> [Document section]:
• • •

Further analysis revealed absence of mitotic cells in
the early anagen secondary hair germ in Bmal1 mutant hair follicles, while
wild-type secondary hair germs at the same stage contained mitotic cells.
Importantly, epidermis and dermis of Bmal1 mutant mice contained mitotic cells,
indicating that the proliferation defect was hair follicle specific.
Phosphorylated Retinoblastoma Protein (Rb), a marker of cell cycle progression
through the G1-S cell cycle checkpoint [22], was absent in the secondary hair
germ of Bmal1 mutant hair follicles while it was abundant in control mice.
These results indicate that in Bmal1 mutant hair follicles, progenitor cells of
the early anagen secondary hair germ are arrested at the G1-S cell cycle
checkpoint.
To gain insights into the
molecular mechanisms underlying the G1 arrest of progenitor cells in the
secondary hair germ, we profiled gene expression in the skin of Bmal1 deficient
mice during telogen. As expected, the expression of multiple known CLOCK-BMAL1
target genes was affected, including that of Rev-Erbα, which was
downregulated approximately fifteen fold. Studies in hepatocytes have
demonstrated that REV-ERBα directly represses expression of the gene
encoding the G1 cell cycle inhibitor p21WAF1/CIP [23], and consistently p21 is
upregulated approximately 2.5 fold in Bmal1 mutant skin. These findings led
us to propose that hair growth cycling in Bmal1 mutant mice is delayed due to
upregulation of p21, leading to slowed G1-S cell cycle progression in
progenitor cells of the secondary hair germ (Figure 2). These results are
consistent with the known extensive crosstalk between the circadian clock and
the cell division cycle [24]. We have also considered the possibility that
circadian gene regulation of the hair growth might involve a mechanism that
"counts" the number of circadian peaks to regulate timing in the hair growth
cycle. However, results from our preliminary experiments in mice entrained to
22 and 26 hour days argue against this possibility.

• • •

> [Dataset excerpts]:

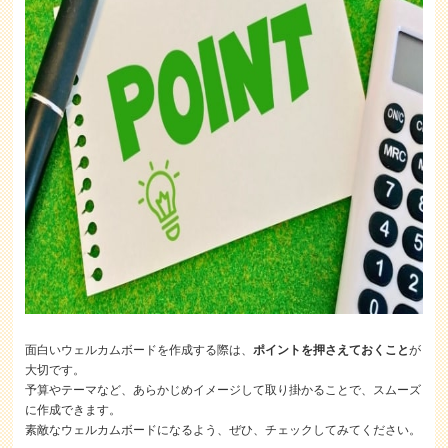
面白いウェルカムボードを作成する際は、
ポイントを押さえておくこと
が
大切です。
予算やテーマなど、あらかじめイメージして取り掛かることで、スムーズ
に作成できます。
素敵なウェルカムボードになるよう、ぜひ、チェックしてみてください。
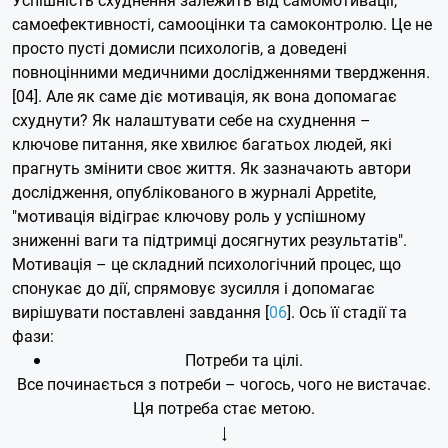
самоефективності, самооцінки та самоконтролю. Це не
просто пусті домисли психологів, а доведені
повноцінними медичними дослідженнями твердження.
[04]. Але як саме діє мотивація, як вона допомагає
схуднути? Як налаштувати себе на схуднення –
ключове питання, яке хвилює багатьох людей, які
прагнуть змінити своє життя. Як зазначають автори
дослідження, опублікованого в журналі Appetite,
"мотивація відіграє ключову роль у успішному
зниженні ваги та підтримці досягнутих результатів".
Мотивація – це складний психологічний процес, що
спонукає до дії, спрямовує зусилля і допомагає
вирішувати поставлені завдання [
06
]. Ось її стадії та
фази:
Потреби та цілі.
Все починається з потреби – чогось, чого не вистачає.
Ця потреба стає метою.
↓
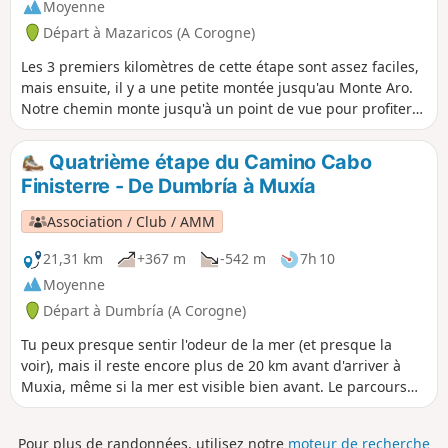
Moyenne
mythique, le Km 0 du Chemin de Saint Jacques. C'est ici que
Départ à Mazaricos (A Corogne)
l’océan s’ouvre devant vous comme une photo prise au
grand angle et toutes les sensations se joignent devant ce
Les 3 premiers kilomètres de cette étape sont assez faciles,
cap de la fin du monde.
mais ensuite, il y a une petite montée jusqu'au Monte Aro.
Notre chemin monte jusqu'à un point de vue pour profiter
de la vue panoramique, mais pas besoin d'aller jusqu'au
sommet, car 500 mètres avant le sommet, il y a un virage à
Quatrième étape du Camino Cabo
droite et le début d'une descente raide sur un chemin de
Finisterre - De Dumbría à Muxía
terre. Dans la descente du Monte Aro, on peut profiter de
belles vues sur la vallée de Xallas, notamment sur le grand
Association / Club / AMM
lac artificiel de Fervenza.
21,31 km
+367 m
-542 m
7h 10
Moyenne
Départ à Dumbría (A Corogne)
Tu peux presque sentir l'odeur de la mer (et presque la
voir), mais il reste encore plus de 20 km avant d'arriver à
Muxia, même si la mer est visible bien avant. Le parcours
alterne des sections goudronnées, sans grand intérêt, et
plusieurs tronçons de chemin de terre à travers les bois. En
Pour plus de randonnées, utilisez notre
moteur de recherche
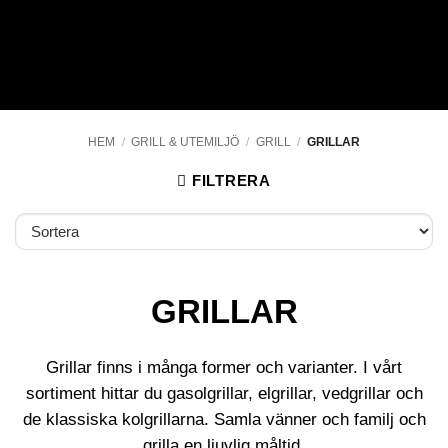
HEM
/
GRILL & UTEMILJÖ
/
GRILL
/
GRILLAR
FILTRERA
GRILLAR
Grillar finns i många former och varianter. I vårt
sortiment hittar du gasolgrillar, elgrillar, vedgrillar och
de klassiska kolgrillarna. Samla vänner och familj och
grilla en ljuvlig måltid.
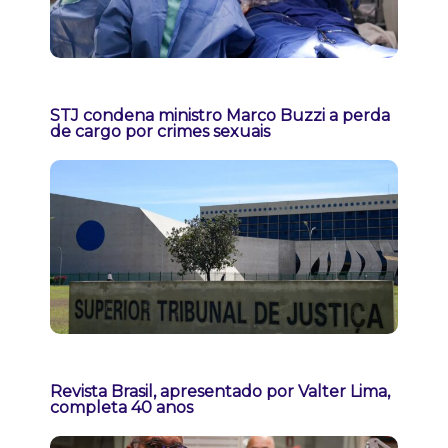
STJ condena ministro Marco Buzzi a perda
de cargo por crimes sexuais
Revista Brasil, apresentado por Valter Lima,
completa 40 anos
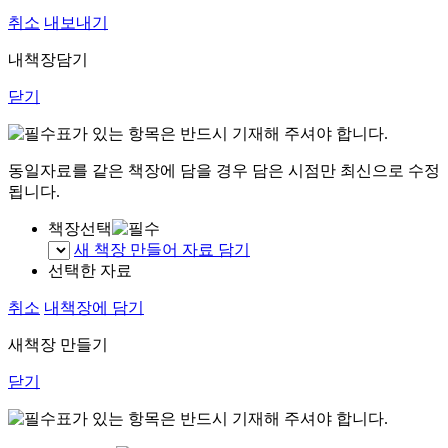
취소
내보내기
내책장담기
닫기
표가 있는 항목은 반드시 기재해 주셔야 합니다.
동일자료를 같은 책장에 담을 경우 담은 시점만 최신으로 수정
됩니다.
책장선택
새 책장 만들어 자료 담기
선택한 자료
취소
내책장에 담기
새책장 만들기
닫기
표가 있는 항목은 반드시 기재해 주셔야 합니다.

• • •

> [Prompt]:
Answer these from the Bmal1 hair follicle text:
1. Which marker of cell cycle progression was absent in the secondary hair germ of Bmal1 mutant hair follicles?
2. About how many fold was Rev-Erbα downregulated in the skin of Bmal1 deficient mice?
3. To what day lengths were mice entrained in the preliminary experiments?

> [Answer box]:
1. Phosphorylated Retinoblastoma Protein (Rb)
2. About fifteen fold
3. 22-hour and 26-hour days